Il y a encore trois ans, les ShinyHunters n’étaient encore qu’un terme de jargon réservé aux initiés de la communauté des Pokémon, cette saga culte originaire du Japon. Mais à partir d’avril 2020, comme le relève la société de cybersécurité Intel471, un groupe de cybercriminels particulièrement virulent va faire une OPA sur l’expression. Avec des objectifs bien plus sombres que la chasse aux petits monstres : le vol et la vente de données.
Visés par une enquête du FBI, les ShinyHunters ont peut-être connu un sérieux coup d’arrêt judiciaire. Comme dévoilé par L’Obs, Sébastien Raoult, un français de 21 ans, a été interpellé le 31 mai à l’aéroport de Rabat-Salé, au Maroc. Il est visé par une demande d’extradition envoyée par la justice américaine, qui le soupçonne d’être un membre du cybergang et d’avoir participé ainsi à plusieurs piratages informatiques. Selon son avocat, Philippe Ohayon, qui souhaite que le jeune homme soit plutôt jugé en France, Sébastien Raoult encourt désormais une peine d’emprisonnement de 116 ans outre-Atlantique. Soit la somme des peines prévues pour les neuf chefs de prévention visés.
Un important tableau de chasse
Selon un acte d’accusation daté du 23 juin 2021, consulté par Le Monde, les ShinyHunters seraient impliqués dans la vente de données appartenant à plus de soixante entreprises. Soit, selon un second document judiciaire récapitulant les charges contre Sébastien Raoult daté du 10 juin 2022, dont Le Monde a eu également copie, des dégâts se chiffrant en millions de dollars. Un montant estimé plus précisément par Intel471 à « des dizaines de millions de dollars », au vu du tableau de chasse des cybercriminels, qui se sont attaqués, entre autres, à l’application de retouche de photo Pixlr, à l’enseigne de vêtements Bonobos, au service d’édition de PDF Nitro, au site d’e-commerce indonésien Tokopedia ou encore à Big Basket, une entreprise indienne de la grande distribution.

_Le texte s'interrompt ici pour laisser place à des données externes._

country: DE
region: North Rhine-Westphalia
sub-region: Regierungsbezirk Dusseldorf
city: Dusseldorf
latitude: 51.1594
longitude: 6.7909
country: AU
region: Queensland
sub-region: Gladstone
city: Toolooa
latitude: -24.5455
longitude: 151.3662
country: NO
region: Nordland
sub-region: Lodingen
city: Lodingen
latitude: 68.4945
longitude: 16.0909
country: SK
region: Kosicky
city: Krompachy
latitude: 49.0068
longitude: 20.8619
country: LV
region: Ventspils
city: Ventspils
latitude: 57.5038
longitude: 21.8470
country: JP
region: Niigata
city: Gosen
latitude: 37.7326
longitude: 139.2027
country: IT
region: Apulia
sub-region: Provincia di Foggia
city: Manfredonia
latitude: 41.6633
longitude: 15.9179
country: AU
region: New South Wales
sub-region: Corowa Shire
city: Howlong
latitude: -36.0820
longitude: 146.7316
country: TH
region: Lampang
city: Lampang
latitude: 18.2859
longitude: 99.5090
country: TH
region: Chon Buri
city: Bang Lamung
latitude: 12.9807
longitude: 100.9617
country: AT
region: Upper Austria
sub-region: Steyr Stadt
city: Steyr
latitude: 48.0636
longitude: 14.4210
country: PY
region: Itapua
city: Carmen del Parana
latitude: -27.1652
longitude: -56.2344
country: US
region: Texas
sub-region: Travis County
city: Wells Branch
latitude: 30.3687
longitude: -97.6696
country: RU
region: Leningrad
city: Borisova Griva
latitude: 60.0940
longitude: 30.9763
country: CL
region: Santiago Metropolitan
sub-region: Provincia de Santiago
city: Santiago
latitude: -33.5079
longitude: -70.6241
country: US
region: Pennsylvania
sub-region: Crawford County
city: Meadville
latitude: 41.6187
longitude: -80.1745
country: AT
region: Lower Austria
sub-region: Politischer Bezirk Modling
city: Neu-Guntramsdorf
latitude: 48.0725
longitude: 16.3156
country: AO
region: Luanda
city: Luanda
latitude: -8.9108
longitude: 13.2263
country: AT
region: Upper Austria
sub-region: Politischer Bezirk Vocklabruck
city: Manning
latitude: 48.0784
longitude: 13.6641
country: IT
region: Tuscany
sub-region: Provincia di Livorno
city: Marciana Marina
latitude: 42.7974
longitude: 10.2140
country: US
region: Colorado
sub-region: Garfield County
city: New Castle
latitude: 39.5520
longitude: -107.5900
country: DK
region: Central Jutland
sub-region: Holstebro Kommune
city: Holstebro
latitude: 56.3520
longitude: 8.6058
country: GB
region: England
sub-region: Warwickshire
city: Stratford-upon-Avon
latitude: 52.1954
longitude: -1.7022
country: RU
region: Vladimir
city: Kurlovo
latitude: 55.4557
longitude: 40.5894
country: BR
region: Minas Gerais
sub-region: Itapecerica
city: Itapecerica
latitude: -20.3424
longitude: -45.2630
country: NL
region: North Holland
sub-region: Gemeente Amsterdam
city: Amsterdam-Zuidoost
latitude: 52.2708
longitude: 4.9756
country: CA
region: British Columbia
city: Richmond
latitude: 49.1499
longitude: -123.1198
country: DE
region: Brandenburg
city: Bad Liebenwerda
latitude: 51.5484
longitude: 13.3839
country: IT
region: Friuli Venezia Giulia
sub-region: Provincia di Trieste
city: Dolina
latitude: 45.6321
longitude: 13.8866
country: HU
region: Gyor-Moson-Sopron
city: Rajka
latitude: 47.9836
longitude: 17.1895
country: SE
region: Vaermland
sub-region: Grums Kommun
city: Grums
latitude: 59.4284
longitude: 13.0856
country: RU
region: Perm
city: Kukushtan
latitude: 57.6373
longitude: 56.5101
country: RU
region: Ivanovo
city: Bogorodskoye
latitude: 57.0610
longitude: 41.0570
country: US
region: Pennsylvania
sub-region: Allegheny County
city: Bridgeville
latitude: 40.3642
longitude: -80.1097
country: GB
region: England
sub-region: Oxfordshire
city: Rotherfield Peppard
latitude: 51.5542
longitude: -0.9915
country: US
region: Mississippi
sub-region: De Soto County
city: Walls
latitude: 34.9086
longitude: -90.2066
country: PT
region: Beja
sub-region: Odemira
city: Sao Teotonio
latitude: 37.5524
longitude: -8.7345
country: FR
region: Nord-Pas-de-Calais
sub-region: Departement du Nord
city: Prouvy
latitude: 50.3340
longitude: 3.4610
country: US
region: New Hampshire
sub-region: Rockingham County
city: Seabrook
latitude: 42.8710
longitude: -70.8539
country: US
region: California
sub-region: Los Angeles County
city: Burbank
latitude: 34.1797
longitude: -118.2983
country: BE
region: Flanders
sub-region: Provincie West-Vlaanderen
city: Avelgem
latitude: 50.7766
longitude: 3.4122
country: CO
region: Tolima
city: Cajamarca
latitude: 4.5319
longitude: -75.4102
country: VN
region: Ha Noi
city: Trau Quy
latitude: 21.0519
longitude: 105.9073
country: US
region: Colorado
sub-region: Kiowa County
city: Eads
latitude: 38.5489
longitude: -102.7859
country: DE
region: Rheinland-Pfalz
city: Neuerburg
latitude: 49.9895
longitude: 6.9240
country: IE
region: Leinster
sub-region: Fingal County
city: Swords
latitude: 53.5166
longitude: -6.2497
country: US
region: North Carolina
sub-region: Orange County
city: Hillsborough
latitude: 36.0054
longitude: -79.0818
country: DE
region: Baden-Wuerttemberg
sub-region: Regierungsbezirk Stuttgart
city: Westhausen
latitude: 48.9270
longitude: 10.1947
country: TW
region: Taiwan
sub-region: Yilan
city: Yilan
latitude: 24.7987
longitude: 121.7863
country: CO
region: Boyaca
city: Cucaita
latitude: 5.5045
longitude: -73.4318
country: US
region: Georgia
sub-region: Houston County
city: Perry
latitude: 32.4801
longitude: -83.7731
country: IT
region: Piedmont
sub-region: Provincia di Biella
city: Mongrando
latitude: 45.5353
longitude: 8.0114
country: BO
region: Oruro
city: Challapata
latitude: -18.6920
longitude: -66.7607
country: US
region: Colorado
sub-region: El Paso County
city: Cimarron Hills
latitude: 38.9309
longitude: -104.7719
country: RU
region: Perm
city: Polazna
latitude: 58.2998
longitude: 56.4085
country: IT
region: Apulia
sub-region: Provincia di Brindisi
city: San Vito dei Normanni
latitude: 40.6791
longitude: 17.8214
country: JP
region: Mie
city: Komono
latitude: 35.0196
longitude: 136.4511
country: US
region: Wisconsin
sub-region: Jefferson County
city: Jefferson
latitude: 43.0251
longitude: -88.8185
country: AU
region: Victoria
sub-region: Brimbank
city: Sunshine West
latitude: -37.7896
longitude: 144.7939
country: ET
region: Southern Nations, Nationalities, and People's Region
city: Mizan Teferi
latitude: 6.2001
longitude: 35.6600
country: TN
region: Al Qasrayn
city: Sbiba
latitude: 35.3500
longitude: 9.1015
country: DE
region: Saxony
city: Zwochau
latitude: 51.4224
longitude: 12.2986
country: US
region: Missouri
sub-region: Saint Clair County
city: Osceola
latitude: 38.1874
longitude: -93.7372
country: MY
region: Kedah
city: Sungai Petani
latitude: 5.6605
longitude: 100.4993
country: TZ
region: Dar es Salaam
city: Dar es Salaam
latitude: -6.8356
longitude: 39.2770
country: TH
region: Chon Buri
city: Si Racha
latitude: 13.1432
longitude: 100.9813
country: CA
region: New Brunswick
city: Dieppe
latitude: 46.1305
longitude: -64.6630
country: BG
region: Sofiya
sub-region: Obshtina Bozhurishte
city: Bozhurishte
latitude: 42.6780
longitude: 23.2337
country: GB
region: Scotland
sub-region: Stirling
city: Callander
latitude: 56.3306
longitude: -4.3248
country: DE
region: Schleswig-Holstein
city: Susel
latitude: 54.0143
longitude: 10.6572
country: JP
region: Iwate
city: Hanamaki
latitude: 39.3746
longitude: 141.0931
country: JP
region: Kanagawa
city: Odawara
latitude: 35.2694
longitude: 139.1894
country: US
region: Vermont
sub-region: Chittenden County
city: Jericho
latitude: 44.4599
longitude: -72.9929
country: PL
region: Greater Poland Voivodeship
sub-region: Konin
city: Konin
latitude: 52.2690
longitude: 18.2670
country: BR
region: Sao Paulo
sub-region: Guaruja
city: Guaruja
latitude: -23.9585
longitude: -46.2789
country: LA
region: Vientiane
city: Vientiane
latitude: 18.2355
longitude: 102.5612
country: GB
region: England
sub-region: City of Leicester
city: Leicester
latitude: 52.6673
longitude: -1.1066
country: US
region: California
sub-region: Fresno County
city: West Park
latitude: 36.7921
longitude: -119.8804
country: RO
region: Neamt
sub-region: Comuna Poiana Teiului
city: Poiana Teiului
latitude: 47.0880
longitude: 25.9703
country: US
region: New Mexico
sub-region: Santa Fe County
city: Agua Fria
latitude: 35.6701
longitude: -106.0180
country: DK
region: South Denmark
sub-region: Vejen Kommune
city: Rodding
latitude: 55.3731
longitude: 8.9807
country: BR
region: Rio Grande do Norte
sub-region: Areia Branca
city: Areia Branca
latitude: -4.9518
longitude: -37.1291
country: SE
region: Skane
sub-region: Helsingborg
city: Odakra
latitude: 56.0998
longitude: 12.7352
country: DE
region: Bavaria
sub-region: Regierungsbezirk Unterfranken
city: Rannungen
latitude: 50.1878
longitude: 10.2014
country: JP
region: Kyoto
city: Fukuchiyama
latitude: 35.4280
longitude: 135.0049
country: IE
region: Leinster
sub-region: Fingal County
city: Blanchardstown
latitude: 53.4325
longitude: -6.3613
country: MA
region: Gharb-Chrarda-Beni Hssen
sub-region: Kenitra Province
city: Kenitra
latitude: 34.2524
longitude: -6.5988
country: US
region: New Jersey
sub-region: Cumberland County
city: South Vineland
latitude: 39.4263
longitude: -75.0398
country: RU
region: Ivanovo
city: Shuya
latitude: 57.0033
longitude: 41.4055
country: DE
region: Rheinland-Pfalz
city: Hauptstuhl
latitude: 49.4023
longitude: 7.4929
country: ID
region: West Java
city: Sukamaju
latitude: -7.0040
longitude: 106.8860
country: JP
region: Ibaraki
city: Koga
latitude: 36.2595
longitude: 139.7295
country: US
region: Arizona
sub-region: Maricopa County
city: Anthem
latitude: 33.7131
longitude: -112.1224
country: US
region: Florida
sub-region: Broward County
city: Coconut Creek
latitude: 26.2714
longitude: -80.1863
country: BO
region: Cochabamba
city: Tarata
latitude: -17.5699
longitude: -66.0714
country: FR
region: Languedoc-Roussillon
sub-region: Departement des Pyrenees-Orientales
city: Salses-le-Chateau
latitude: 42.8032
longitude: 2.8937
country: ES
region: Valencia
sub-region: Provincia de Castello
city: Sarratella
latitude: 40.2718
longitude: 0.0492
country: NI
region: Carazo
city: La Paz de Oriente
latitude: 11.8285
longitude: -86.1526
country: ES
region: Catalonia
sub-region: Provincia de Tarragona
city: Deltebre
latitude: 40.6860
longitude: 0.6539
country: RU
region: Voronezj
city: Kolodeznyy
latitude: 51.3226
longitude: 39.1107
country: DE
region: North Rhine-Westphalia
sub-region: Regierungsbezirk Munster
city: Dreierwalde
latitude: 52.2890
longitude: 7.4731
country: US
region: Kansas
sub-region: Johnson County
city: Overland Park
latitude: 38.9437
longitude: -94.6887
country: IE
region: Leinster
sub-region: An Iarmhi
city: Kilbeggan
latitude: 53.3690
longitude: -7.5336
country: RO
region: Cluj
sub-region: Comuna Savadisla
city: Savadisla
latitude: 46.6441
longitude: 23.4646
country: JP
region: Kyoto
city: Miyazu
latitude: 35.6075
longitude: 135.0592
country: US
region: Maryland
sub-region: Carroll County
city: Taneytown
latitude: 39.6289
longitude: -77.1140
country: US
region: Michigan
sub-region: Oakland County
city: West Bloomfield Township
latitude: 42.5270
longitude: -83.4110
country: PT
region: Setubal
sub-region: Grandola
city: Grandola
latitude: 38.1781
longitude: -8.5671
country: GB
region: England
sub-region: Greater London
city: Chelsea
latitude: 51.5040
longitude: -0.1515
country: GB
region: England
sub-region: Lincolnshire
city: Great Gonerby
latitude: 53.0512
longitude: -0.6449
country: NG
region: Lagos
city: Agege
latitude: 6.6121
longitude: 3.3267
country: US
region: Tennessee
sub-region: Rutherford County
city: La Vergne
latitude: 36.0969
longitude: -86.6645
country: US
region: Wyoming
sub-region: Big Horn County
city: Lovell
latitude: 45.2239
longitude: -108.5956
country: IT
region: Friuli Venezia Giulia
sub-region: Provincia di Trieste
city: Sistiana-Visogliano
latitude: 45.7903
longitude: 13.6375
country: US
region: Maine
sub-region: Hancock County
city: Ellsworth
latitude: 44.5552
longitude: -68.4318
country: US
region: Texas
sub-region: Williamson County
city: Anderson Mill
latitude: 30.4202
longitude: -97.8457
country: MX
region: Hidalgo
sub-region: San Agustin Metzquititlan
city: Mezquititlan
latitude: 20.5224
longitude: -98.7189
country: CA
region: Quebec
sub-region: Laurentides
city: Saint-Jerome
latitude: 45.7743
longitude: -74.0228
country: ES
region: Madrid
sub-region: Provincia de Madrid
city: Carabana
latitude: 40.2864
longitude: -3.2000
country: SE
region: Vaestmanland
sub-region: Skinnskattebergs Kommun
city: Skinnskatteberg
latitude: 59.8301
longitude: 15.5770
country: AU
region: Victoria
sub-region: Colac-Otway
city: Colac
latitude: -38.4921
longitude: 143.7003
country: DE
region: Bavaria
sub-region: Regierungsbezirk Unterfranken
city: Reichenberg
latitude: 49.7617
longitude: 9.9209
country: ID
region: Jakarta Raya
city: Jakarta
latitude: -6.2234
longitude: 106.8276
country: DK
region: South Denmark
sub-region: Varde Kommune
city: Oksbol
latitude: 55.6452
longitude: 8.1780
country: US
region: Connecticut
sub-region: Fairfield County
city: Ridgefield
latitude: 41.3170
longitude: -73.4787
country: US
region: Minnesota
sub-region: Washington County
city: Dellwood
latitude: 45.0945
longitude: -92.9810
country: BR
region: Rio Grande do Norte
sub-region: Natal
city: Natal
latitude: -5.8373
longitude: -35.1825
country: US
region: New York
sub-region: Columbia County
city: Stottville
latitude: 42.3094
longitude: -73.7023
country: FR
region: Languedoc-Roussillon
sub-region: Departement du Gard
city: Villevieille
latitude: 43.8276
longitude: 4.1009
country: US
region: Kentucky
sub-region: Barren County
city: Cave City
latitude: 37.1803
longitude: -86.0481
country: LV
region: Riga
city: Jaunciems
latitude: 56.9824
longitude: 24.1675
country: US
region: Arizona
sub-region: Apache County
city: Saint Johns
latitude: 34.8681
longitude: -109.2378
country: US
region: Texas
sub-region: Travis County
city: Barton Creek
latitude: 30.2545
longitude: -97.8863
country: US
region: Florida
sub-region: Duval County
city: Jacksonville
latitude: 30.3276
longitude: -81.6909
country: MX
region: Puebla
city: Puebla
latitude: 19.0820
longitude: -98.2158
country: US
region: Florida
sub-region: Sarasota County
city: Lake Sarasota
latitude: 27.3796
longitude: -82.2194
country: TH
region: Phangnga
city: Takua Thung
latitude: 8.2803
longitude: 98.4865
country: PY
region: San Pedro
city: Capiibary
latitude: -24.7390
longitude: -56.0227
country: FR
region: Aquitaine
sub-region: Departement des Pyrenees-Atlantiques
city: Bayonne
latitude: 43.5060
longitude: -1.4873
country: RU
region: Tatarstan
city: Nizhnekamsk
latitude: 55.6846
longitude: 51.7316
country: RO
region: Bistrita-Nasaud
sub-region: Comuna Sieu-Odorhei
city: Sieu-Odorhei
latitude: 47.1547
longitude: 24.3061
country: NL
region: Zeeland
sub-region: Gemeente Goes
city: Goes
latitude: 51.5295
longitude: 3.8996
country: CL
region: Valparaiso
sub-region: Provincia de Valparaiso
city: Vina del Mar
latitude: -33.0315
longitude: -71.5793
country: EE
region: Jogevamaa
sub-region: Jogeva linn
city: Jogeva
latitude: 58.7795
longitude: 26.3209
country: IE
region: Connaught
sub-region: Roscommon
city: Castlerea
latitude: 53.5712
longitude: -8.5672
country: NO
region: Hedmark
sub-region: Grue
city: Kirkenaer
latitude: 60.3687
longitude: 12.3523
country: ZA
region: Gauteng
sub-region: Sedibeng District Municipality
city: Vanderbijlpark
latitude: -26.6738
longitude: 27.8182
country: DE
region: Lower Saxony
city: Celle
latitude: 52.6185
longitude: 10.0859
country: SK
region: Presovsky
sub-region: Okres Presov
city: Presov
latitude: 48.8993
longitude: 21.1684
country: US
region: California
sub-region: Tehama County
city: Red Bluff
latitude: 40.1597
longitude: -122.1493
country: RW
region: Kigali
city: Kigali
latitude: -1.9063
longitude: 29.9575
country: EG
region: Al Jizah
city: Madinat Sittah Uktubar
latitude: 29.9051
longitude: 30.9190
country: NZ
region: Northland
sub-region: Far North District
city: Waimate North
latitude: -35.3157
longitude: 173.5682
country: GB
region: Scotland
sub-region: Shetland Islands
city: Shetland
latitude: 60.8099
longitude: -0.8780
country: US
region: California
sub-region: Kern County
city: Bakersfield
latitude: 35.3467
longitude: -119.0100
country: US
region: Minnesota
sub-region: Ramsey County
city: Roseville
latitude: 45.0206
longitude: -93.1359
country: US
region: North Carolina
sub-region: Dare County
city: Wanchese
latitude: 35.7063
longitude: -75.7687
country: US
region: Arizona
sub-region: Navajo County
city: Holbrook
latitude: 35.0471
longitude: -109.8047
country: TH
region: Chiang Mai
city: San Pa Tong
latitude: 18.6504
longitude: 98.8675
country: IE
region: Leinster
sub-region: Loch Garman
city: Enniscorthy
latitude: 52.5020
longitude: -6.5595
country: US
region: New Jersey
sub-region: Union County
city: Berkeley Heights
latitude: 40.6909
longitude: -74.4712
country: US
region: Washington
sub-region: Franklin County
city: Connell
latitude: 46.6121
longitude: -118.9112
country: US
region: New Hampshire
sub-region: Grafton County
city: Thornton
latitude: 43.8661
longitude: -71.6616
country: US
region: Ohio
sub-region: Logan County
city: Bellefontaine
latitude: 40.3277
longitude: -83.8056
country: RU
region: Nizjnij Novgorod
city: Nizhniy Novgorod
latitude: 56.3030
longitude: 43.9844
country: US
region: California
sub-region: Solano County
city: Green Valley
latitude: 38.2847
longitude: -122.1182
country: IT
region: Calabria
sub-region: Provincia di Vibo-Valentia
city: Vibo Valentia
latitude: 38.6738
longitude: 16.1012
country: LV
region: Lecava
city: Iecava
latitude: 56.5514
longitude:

Les développeurs ciblés étaient ainsi d’abord contactés par courriel, avec des messages qui contenaient des liens vers les sites de hameçonnage
Les pirates de ShinyHunters avaient une méthode bien rodée, remarque le FBI. Leur mode opératoire reposait sur le hameçonnage, cette technique consistant à usurper une identité pour tromper sa victime. Les cybercriminels visaient plus particulièrement des utilisateurs de GitHub, une plate-forme rachetée par Microsoft en 2018 qui permet aux développeurs de stocker et de partager des projets informatiques. Les développeurs ciblés étaient ainsi d’abord contactés par courriel, avec des messages qui contenaient des liens vers les sites de hameçonnage. Ces derniers imitaient le portail de connexion de GitHub, ce qui permettait aux attaquants de faire main basse sur les identifiants de leur victime, avant de s’emparer des ressources accessibles. Les cybercriminels profitaient de ce premier accès pour tenter ensuite de rebondir vers le réseau de l’entreprise à laquelle appartenait le développeur visé.